<@U03PHS2TJLV> I think Pants doesn't generate repo...
# general
h
@rhythmic-glass-66959 I think Pants doesn't generate reports by default, so presumably you're setting cli args for bandit and pylint (and flake8 for that matter) to make the emit reports? Can you share your config?
r
Sure:
Copy code
[bandit]
args = ["-f", "json", "-o", "reports/bandit-report.json"]

[flake8]
args = ["--output-file=reports/flake8-report.txt"]

[pylint]
args = ["--output-format=text:reports/pylint-report.txt"]
h
That seems right to me, and Pants creates the
reports
subdir in the sandbox and captures its output into dist.
So the problem is that we have two different partitions with the same description
Why is this being partitioned at all, I wonder
partitioning should be by interpreter constraints, but these partitions use the same constraints, it looks like
r
Yep.
Copy code
[python]
interpreter_constraints = ["==3.9.13"]
s
@happy-kitchen-89482 this is happening because we have a max-batch-size on lint processes. so even though there’s only 1 partition, the files within that partition get divided up again
h
Oh, this may be because of batching
s
coke
h
Yeah, we should be generating a single report for all batches in a partition, if that is possible
s
in the
test
goal we avoid this situation by naming any generated report files after a target in the generating batch (taking as an invariant that each target will be in 1 batch only)
h
Or at least, that is what the user expects
that may not be possible
Yeah, so to mitigate we need to give more sensible names to the partitions I guess
To the batches, rather
or at least, number them, instead of adding that
_
suffix
s
if we can make the individual report files uniquely-named across batches, then (I believe) we could write them all into a directory named after the partition (minus any `_`s)
you’d still end up with a bunch of files though…
h
True true!
But some tools at least may have a way to merge them
like codecov does for coverage files
That is probably the way to go - unique filenames within the partition's dir
r
Hum, I'm wondering, we recently added a git submodule, could this cause the issue?
h
I like that
s
@rhythmic-glass-66959 I don’t think so
h
That may have added enough new files that it caused you to spill over into a second batch
s
the partitioning logic for
lint
was refactored internally in 2.15.x
so if you’re upgrading from 2.14.x that would explain the behavior difference to me
r
👍
h
You could work around this by increasing the default batch size I suppose 🙂
r
Trying right now...
Setting the
[lint].batch_size = 4096
seems to fix the problem.
Are there any potential issues running such a large batch_size?
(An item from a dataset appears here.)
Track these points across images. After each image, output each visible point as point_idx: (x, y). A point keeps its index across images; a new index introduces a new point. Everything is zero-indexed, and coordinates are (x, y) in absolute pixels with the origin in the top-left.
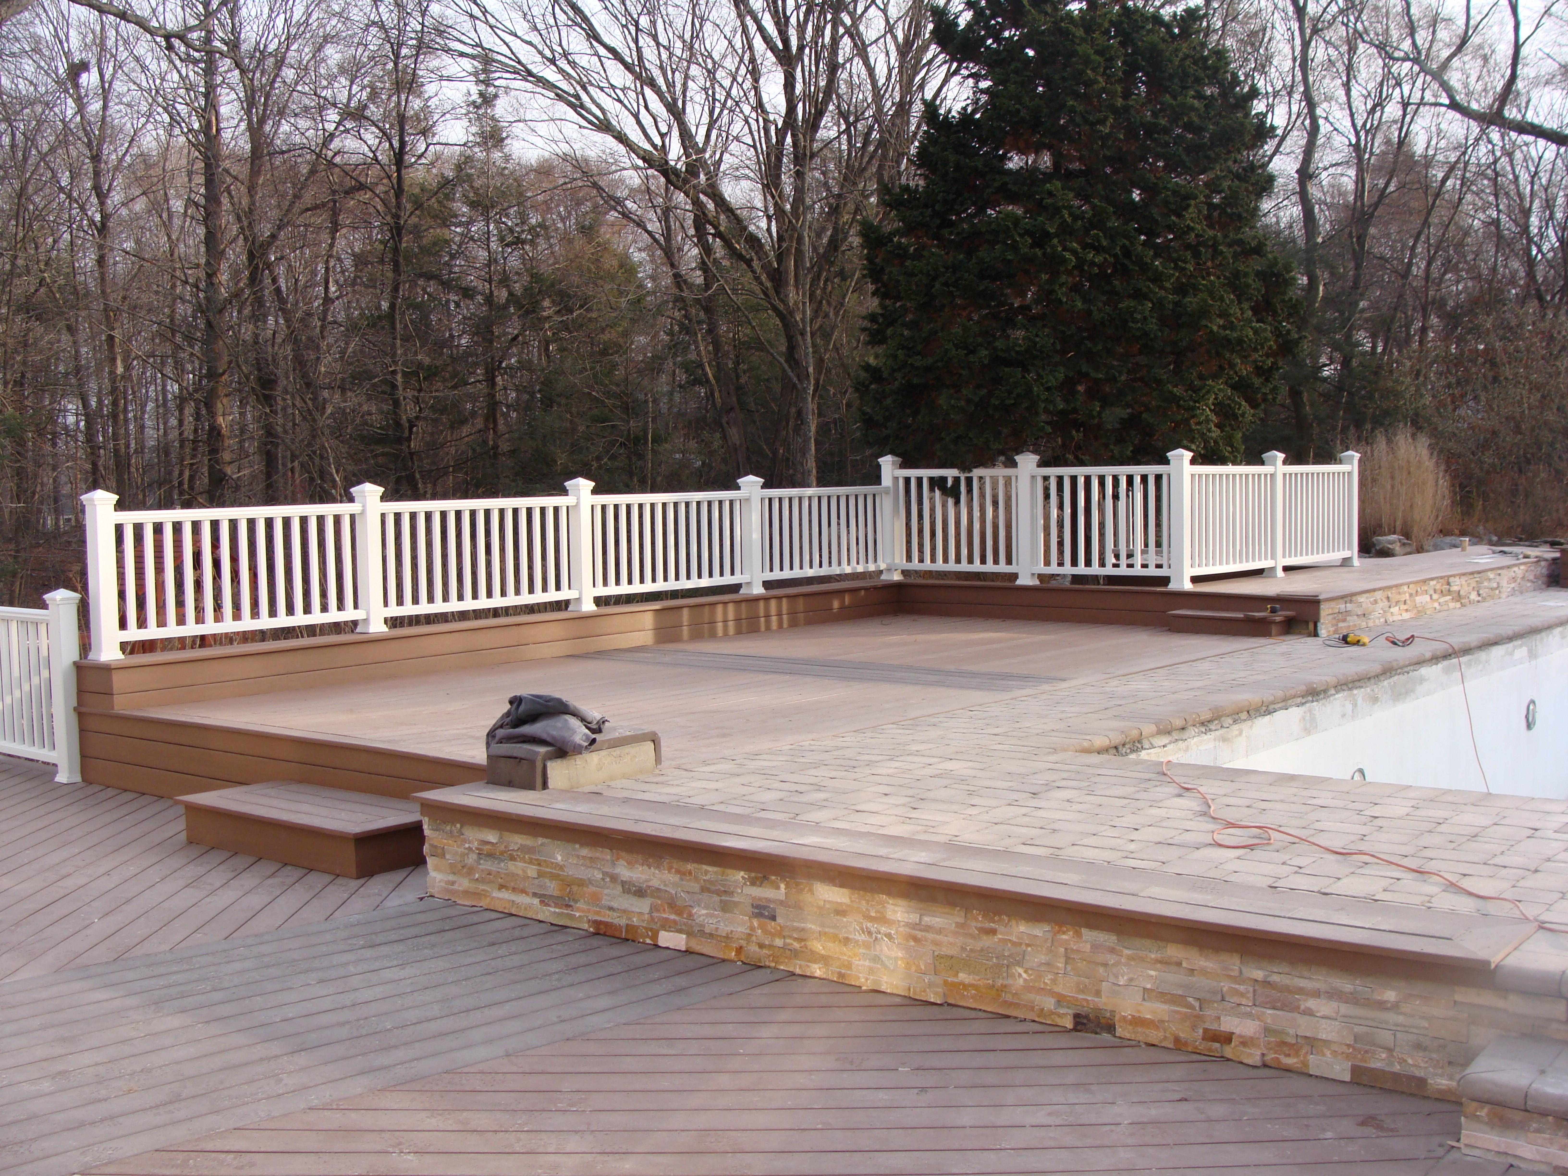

I'm far from the default (128)...
h
I don't foresee problems, it's a performance tradeoff
👍 1
r
Oh, I can see that. With default batch size, the lint goal takes 26s to complete. With 4096, it takes 2m18s 😞
h
Hmm, I wouldn't have expected that big a discrepancy, interesting
r
I think I had something in cache the first time. It takes ~1m now for both scenarios (128 and 4096).
Yeah, definitely something with the cache, ~10s now for both! 🤯
h
Excellent!